Eqs. A5.6-4 and A5.6-8 can be combined to give

(A5.6‑13)

\[T_{\text{c}6\text{j} + 1} = B_{\text{cc}0\text{j}} + B_{\text{cc}1\text{j}} T_{\text{c}6\text{j}}\]

where

(A5.6‑14)

\[B_{\text{cc}0\text{j}} = \frac{B_{\text{c}0\text{j}} + B_{\text{c}2\text{j}} B_{\text{w}0\text{j}}}{1 - B_{\text{c}2\text{j}} B_{\text{w}1\text{j}}}\]

and

(A5.6‑15)

\[B_{\text{cc}1\text{j}} = \frac{B_{\text{c}1\text{j}} + B_{\text{c}2\text{j}} B_{\text{w}1\text{j}}}{1 - B_{\text{c}2\text{j}} B_{\text{w}1\text{j}}}\]
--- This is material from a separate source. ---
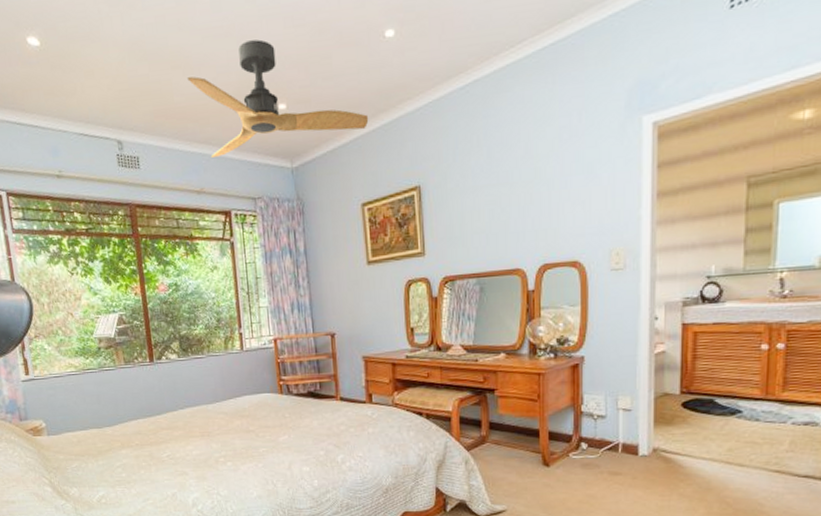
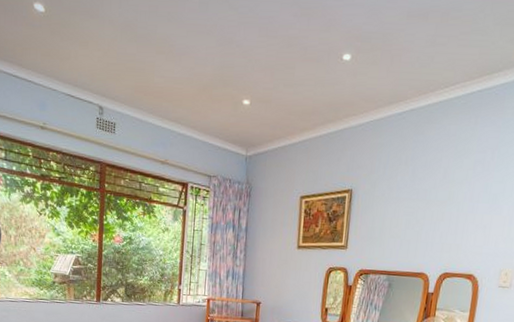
ceiling fan: present [187,39,369,158] -> none [169,41,318,135]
Note that \(B_{\text{cc}0\text{j}}\) and \(B_{\text{cc}1\text{j}}\) can be calculated before the temperatures at the end of the sub-interval are known.
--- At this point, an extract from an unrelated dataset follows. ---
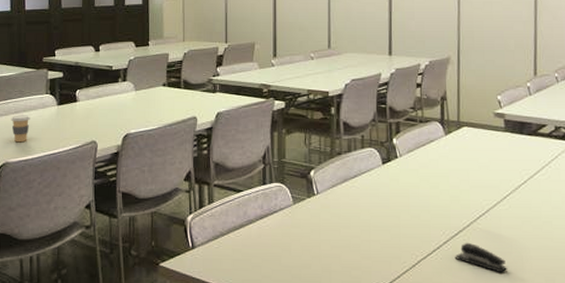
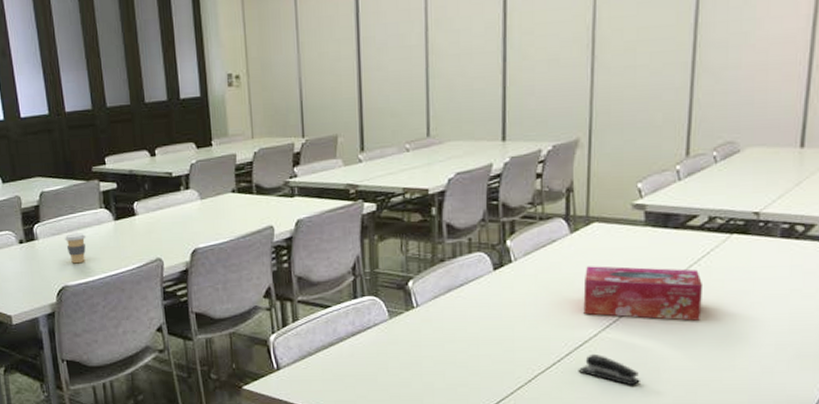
tissue box: none [457,164,555,216] -> present [583,266,704,321]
The pipe inlet temperature at the end of the step is used to set the first coolant temperature, \(T_{\text{c}61}\). The code marches along the pipe, using Eq. A5.6-13 to calculate \(T_{\text{c}6\text{j}+1}\) after \(T_{\text{c}6\text{j}}\) has been calculated. After the coolant temperatures have been calculated, Eq. A5.6-4 is used to calculate the wall temperatures.